*** Opening of PROVIDED RECORDS ***

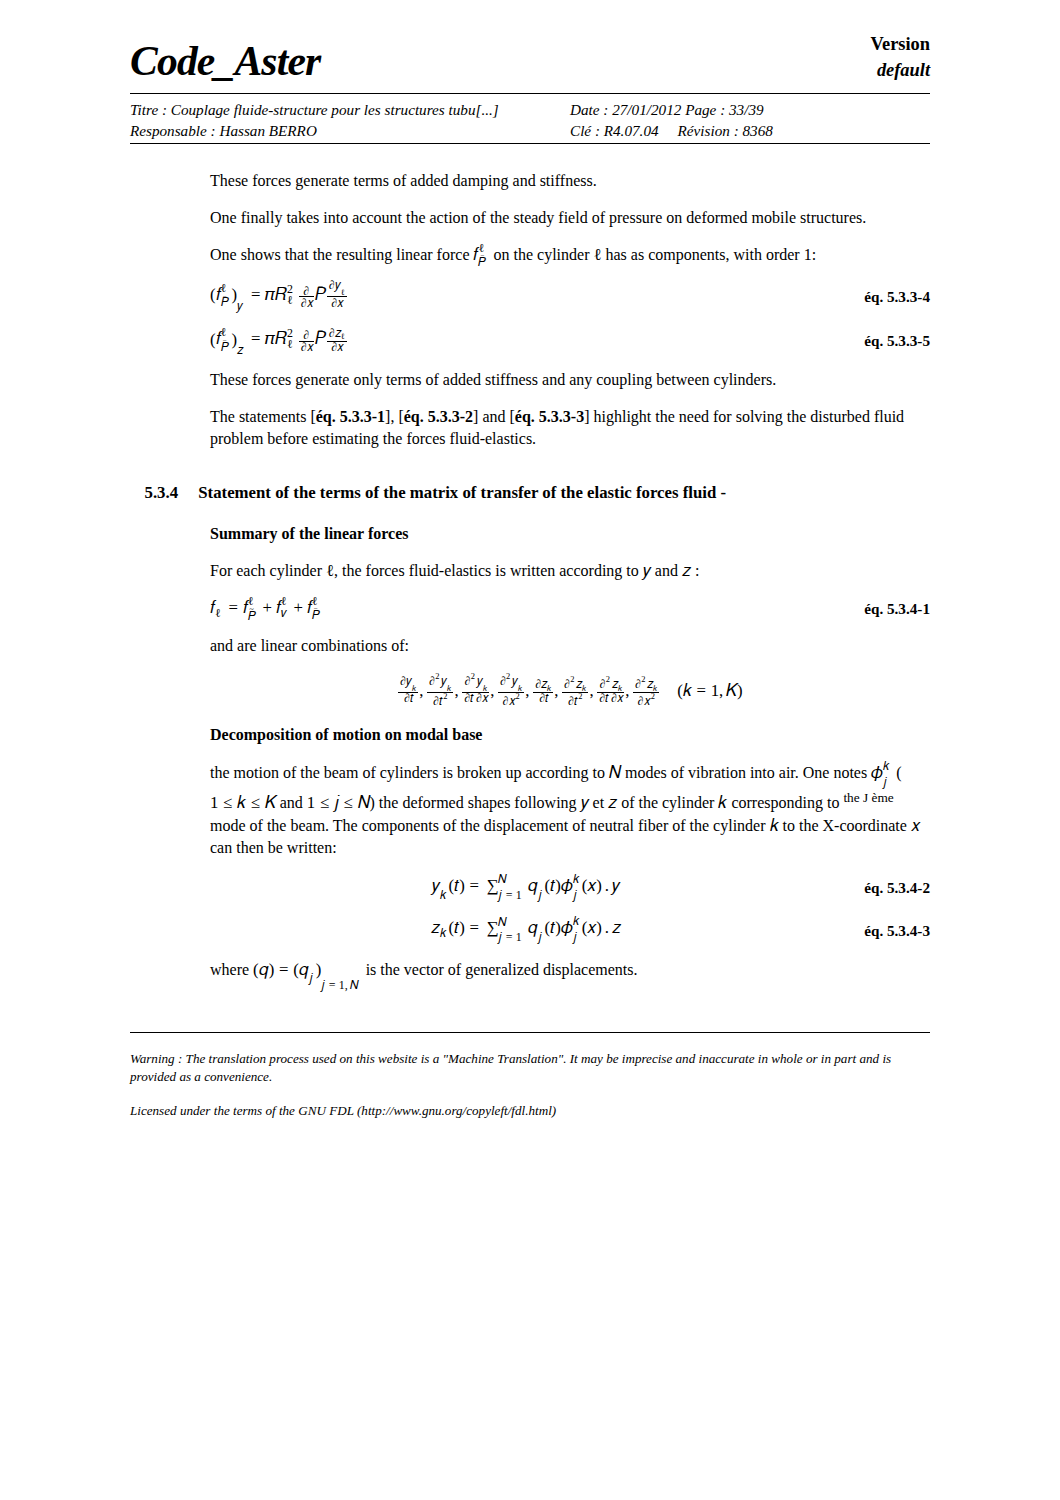Version
default
Code_Aster
| Titre : Couplage fluide-structure pour les structures tubu[...] | Date : 27/01/2012 Page : 33/39 |
| Responsable : Hassan BERRO | Clé : R4.07.04 Révision : 8368 |
These forces generate terms of added damping and stiffness.
One finally takes into account the action of the steady field of pressure on deformed mobile structures.
One shows that the resulting linear force fP‾ℓ on the cylinder ℓ has as components, with order 1:
( fP‾ℓ ) y = π Rℓ2 ∂∂x P‾ ∂yℓ∂x
éq. 5.3.3-4
( fP‾ℓ ) z = π Rℓ2 ∂∂x P‾ ∂zℓ∂x
éq. 5.3.3-5
These forces generate only terms of added stiffness and any coupling between cylinders.
The statements [éq. 5.3.3-1], [éq. 5.3.3-2] and [éq. 5.3.3-3] highlight the need for solving the disturbed fluid problem before estimating the forces fluid-elastics.
5.3.4 Statement of the terms of the matrix of transfer of the elastic forces fluid -
Summary of the linear forces
For each cylinder ℓ, the forces fluid-elastics is written according to y and z :
fℓ = fP~ℓ + fνℓ + fP‾ℓ
éq. 5.3.4-1
and are linear combinations of:
∂yk∂t , ∂2yk∂t2 , ∂2yk∂t∂x , ∂2yk∂x2 , ∂zk∂t , ∂2zk∂t2 , ∂2zk∂t∂x , ∂2zk∂x2 (k=1,K)
Decomposition of motion on modal base
the motion of the beam of cylinders is broken up according to N modes of vibration into air. One notes ϕjk (1≤k≤K and 1≤j≤N) the deformed shapes following y et z of the cylinder k corresponding to the J ème mode of the beam. The components of the displacement of neutral fiber of the cylinder k to the X-coordinate x can then be written:
yk(t) = ∑ j=1 N qj(t) ϕjk(x) .y
éq. 5.3.4-2
zk(t) = ∑ j=1 N qj(t) ϕjk(x) .z
éq. 5.3.4-3
where (q) = (qj) j=1,N is the vector of generalized displacements.
Warning : The translation process used on this website is a "Machine Translation". It may be imprecise and inaccurate in whole or in part and is provided as a convenience.
Licensed under the terms of the GNU FDL (http://www.gnu.org/copyleft/fdl.html)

*** Close of PROVIDED RECORDS ***

_EXERCISE:_ When you write out the data, keep every line exact and drop the pictures.

_ANSWER BOX:_
Version
default
Code_Aster
| Titre : Couplage fluide-structure pour les structures tubu[...] | Date : 27/01/2012 Page : 33/39 |
| Responsable : Hassan BERRO | Clé : R4.07.04 Révision : 8368 |
These forces generate terms of added damping and stiffness.
One finally takes into account the action of the steady field of pressure on deformed mobile structures.
One shows that the resulting linear force fP‾ℓ on the cylinder ℓ has as components, with order 1:
( fP‾ℓ ) y = π Rℓ2 ∂∂x P‾ ∂yℓ∂x
éq. 5.3.3-4
( fP‾ℓ ) z = π Rℓ2 ∂∂x P‾ ∂zℓ∂x
éq. 5.3.3-5
These forces generate only terms of added stiffness and any coupling between cylinders.
The statements [éq. 5.3.3-1], [éq. 5.3.3-2] and [éq. 5.3.3-3] highlight the need for solving the disturbed fluid problem before estimating the forces fluid-elastics.
5.3.4 Statement of the terms of the matrix of transfer of the elastic forces fluid -
Summary of the linear forces
For each cylinder ℓ, the forces fluid-elastics is written according to y and z :
fℓ = fP~ℓ + fνℓ + fP‾ℓ
éq. 5.3.4-1
and are linear combinations of:
∂yk∂t , ∂2yk∂t2 , ∂2yk∂t∂x , ∂2yk∂x2 , ∂zk∂t , ∂2zk∂t2 , ∂2zk∂t∂x , ∂2zk∂x2 (k=1,K)
Decomposition of motion on modal base
the motion of the beam of cylinders is broken up according to N modes of vibration into air. One notes ϕjk (1≤k≤K and 1≤j≤N) the deformed shapes following y et z of the cylinder k corresponding to the J ème mode of the beam. The components of the displacement of neutral fiber of the cylinder k to the X-coordinate x can then be written:
yk(t) = ∑ j=1 N qj(t) ϕjk(x) .y
éq. 5.3.4-2
zk(t) = ∑ j=1 N qj(t) ϕjk(x) .z
éq. 5.3.4-3
where (q) = (qj) j=1,N is the vector of generalized displacements.
Warning : The translation process used on this website is a "Machine Translation". It may be imprecise and inaccurate in whole or in part and is provided as a convenience.
Licensed under the terms of the GNU FDL (http://www.gnu.org/copyleft/fdl.html)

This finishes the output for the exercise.